Answer
$\dfrac{ \pi}{12}(8-5\sqrt 2)$
Work Step by Step
Since, $\iint_S F \cdot dS=\iint_D [P \dfrac{\partial h}{\partial x}-Q+R\dfrac{\partial h}{\partial z}]dA $
where, $D$ is projection of $S$ onto xz-plane.
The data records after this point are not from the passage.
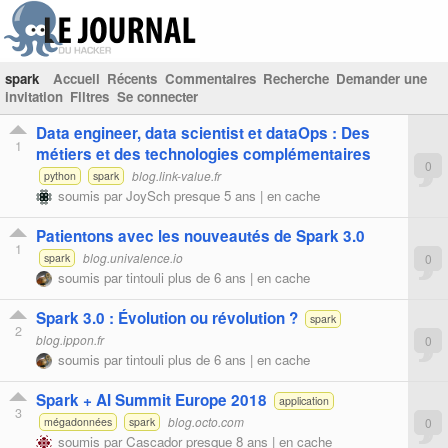
spark
Accueil
Récents
Commentaires
Recherche
Demander une
invitation
Filtres
Se connecter
Data engineer, data scientist et dataOps : Des
1
métiers et des technologies complémentaires
0
blog.link-value.fr
python
spark
soumis par
JoySch
presque 5 ans |
en cache
Patientons avec les nouveautés de Spark 3.0
1
blog.univalence.io
0
spark
soumis par
tintouli
plus de 6 ans |
en cache
Spark 3.0 : Évolution ou révolution ?
spark
2
blog.ippon.fr
0
soumis par
tintouli
plus de 6 ans |
en cache
Spark + AI Summit Europe 2018
application
3
blog.octo.com
0
mégadonnées
spark
soumis par
Cascador
presque 8 ans |
en cache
$\iint_S F \cdot n dS=\iint_D \dfrac{y^2}{\sqrt {1-x^2-y^2}} dx dy= \int_{0}^{2 \pi} \int_0^{(1/\sqrt 2)} \dfrac{r^2}{ \sqrt {1-r^2}} \times \sin^2 \theta \times (r dr d\theta)$
or, $\iint_S F \cdot n dS=\int_{0}^{ 2\pi} \sin^2 \theta d\theta \times \int_0^{1/\sqrt 2} \dfrac{r^3}{ \sqrt {1-r^2}} dr$
Suppose$ 1-r^2=p; dp=-2r dr$
$\iint_S F \cdot n dS=\int_{0}^{ 2\pi} 0.5-0.5 \cos (2 \theta) d\theta \times \int_0^{1/\sqrt 2} \dfrac{1-p}{ \sqrt p} (dp/-2)$
Hence, we have $\iint_S F \cdot n dS=\pi [\dfrac{p\sqrt p}{3}- p^{1/2}]_1^{1/2}=\dfrac{ \pi}{12}(8-5\sqrt 2)$